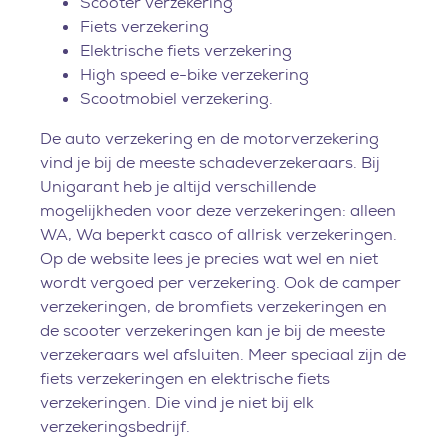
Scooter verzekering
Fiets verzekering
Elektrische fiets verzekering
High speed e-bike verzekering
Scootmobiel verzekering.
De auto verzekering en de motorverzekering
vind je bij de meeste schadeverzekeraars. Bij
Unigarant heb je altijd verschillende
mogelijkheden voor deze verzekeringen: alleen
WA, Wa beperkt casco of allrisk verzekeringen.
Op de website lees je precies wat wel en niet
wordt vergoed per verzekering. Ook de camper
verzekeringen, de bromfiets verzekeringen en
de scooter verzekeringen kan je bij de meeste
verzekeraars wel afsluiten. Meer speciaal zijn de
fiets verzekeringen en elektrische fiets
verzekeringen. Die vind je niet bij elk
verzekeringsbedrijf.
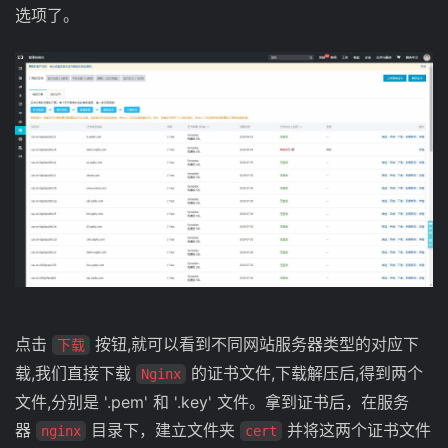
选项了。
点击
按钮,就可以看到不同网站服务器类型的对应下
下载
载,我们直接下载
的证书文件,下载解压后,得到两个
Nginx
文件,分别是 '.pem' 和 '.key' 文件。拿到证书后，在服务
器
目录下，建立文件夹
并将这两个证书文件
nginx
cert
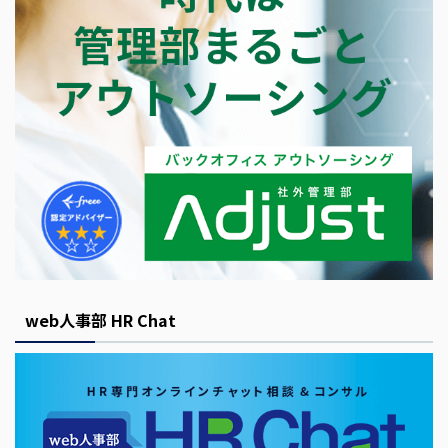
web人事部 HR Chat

**Required work:** Return the lines of the data above in full and exactly, with no pictures.

**Written answer:**
Scooter verzekering
Fiets verzekering
Elektrische fiets verzekering
High speed e-bike verzekering
Scootmobiel verzekering.
De auto verzekering en de motorverzekering
vind je bij de meeste schadeverzekeraars. Bij
Unigarant heb je altijd verschillende
mogelijkheden voor deze verzekeringen: alleen
WA, Wa beperkt casco of allrisk verzekeringen.
Op de website lees je precies wat wel en niet
wordt vergoed per verzekering. Ook de camper
verzekeringen, de bromfiets verzekeringen en
de scooter verzekeringen kan je bij de meeste
verzekeraars wel afsluiten. Meer speciaal zijn de
fiets verzekeringen en elektrische fiets
verzekeringen. Die vind je niet bij elk
verzekeringsbedrijf.
选项了。
点击
按钮,就可以看到不同网站服务器类型的对应下
下载
载,我们直接下载
的证书文件,下载解压后,得到两个
Nginx
文件,分别是 '.pem' 和 '.key' 文件。拿到证书后，在服务
器
目录下，建立文件夹
并将这两个证书文件
nginx
cert
web人事部 HR Chat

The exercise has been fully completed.